Well, Canadian pharmacies and other international pharmacies help reduce Americans patients’ costs, so they must be saving lives and healthcare dollars. What about medication safety and quality? The FDA says that it can’t know for sure about medicines purchased online, internationally. That’s true because it’s beyond their current regulatory scope. However, it’s far from academic to strongly state that there is zero evidence to show or much to indicate at all that taking medications procured from licensed pharmacies, ones verified by PharmacyChecker, outside the U.S. – including foreign versions of FDA-approved drugs –are any less effective than getting them domestically. Evidence strongly suggests that the safest international online pharmacies are just as safe as the ones in the U.S.

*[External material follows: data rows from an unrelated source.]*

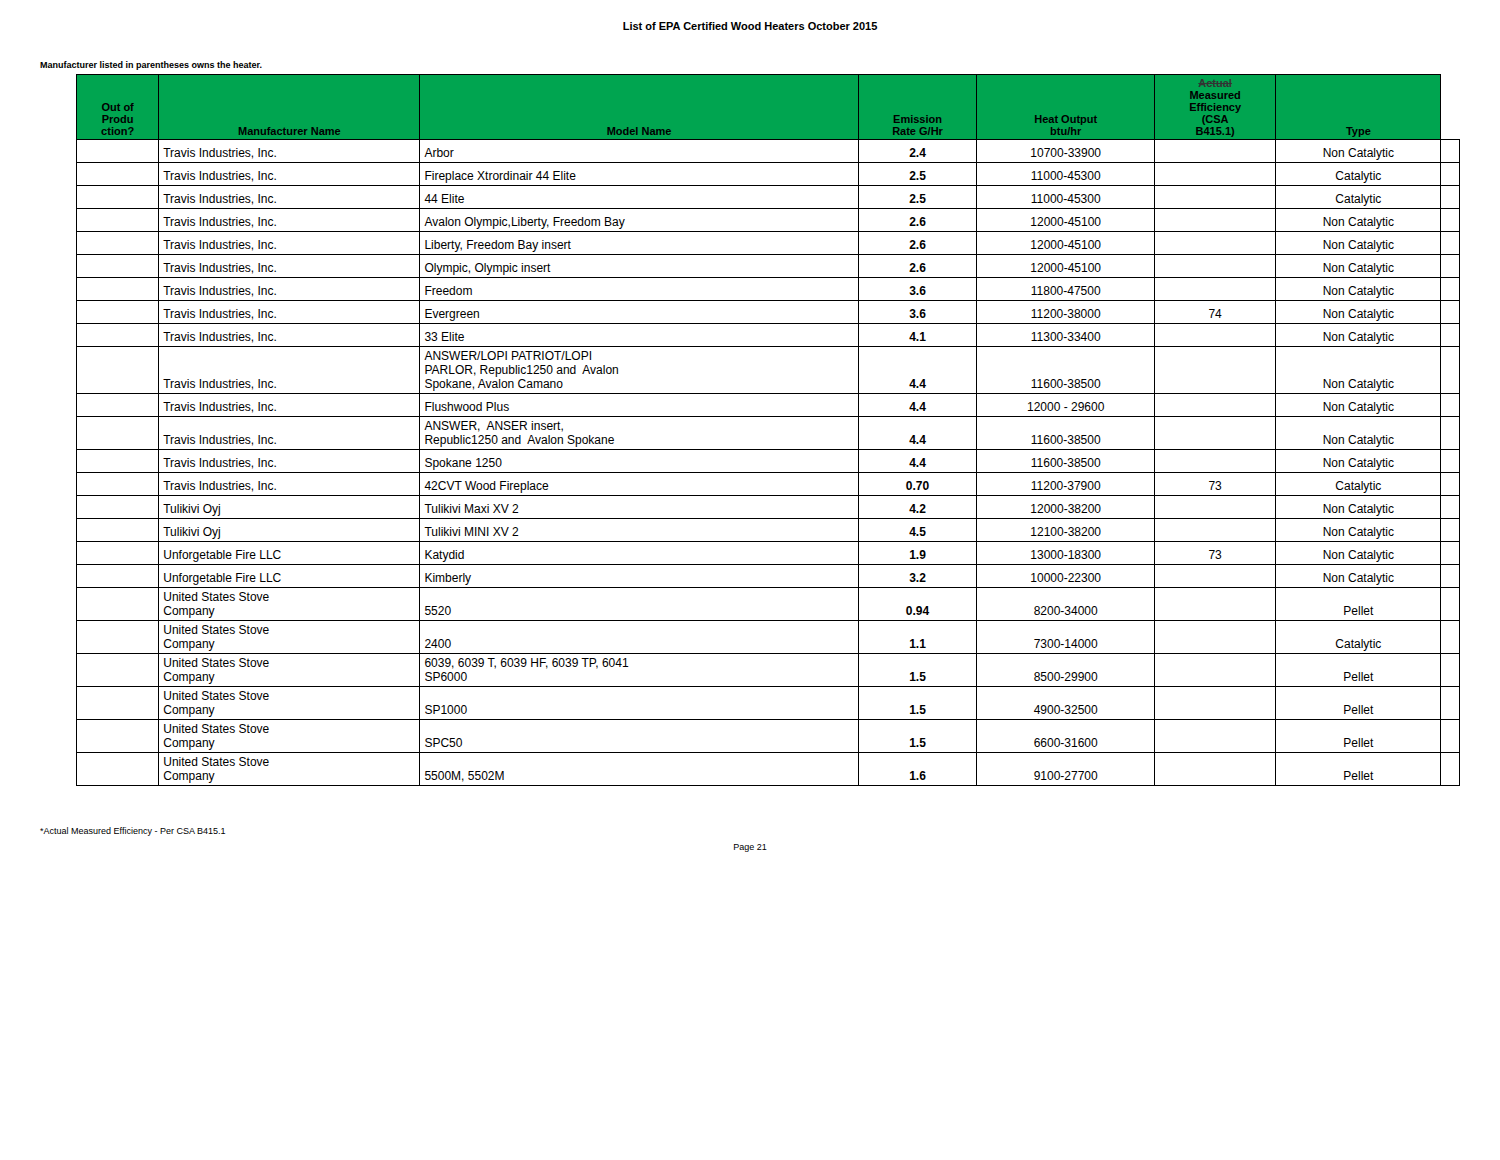List of EPA Certified Wood Heaters October 2015
Manufacturer listed in parentheses owns the heater.
| | Out of Produ ction? | Manufacturer Name | Model Name | Emission Rate G/Hr | Heat Output btu/hr | Actual Measured Efficiency (CSA B415.1) | Type | |
| --- | --- | --- | --- | --- | --- | --- | --- | --- |
| | | Travis Industries, Inc. | Arbor | 2.4 | 10700-33900 | | Non Catalytic | |
| | | Travis Industries, Inc. | Fireplace Xtrordinair 44 Elite | 2.5 | 11000-45300 | | Catalytic | |
| | | Travis Industries, Inc. | 44 Elite | 2.5 | 11000-45300 | | Catalytic | |
| | | Travis Industries, Inc. | Avalon Olympic,Liberty, Freedom Bay | 2.6 | 12000-45100 | | Non Catalytic | |
| | | Travis Industries, Inc. | Liberty, Freedom Bay insert | 2.6 | 12000-45100 | | Non Catalytic | |
| | | Travis Industries, Inc. | Olympic, Olympic insert | 2.6 | 12000-45100 | | Non Catalytic | |
| | | Travis Industries, Inc. | Freedom | 3.6 | 11800-47500 | | Non Catalytic | |
| | | Travis Industries, Inc. | Evergreen | 3.6 | 11200-38000 | 74 | Non Catalytic | |
| | | Travis Industries, Inc. | 33 Elite | 4.1 | 11300-33400 | | Non Catalytic | |
| | | Travis Industries, Inc. | ANSWER/LOPI PATRIOT/LOPI PARLOR, Republic1250 and Avalon Spokane, Avalon Camano | 4.4 | 11600-38500 | | Non Catalytic | |
| | | Travis Industries, Inc. | Flushwood Plus | 4.4 | 12000 - 29600 | | Non Catalytic | |
| | | Travis Industries, Inc. | ANSWER, ANSER insert, Republic1250 and Avalon Spokane | 4.4 | 11600-38500 | | Non Catalytic | |
| | | Travis Industries, Inc. | Spokane 1250 | 4.4 | 11600-38500 | | Non Catalytic | |
| | | Travis Industries, Inc. | 42CVT Wood Fireplace | 0.70 | 11200-37900 | 73 | Catalytic | |
| | | Tulikivi Oyj | Tulikivi Maxi XV 2 | 4.2 | 12000-38200 | | Non Catalytic | |
| | | Tulikivi Oyj | Tulikivi MINI XV 2 | 4.5 | 12100-38200 | | Non Catalytic | |
| | | Unforgetable Fire LLC | Katydid | 1.9 | 13000-18300 | 73 | Non Catalytic | |
| | | Unforgetable Fire LLC | Kimberly | 3.2 | 10000-22300 | | Non Catalytic | |
| | | United States Stove Company | 5520 | 0.94 | 8200-34000 | | Pellet | |
| | | United States Stove Company | 2400 | 1.1 | 7300-14000 | | Catalytic | |
| | | United States Stove Company | 6039, 6039 T, 6039 HF, 6039 TP, 6041 SP6000 | 1.5 | 8500-29900 | | Pellet | |
| | | United States Stove Company | SP1000 | 1.5 | 4900-32500 | | Pellet | |
| | | United States Stove Company | SPC50 | 1.5 | 6600-31600 | | Pellet | |
| | | United States Stove Company | 5500M, 5502M | 1.6 | 9100-27700 | | Pellet | |
*Actual Measured Efficiency - Per CSA B415.1
Page 21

Moreover, the sureness of the FDA is not what’s important when it comes to a free person’s decision to take or not take a medication based on cost. If millions of people decide that the medication costs in Canada are the threshold at which they will buy an essential medication, then those lower-cost pharmacies in Canada are helping alleviate our immediate medication adherence problem of high drug prices.
Or no—maybe Americans should spend their last dollars on the much more expensive U.S. medication because those are the ones that he FDA ensures are safe and effective. But millions simply won’t buy them at the highest prices. Look at the data.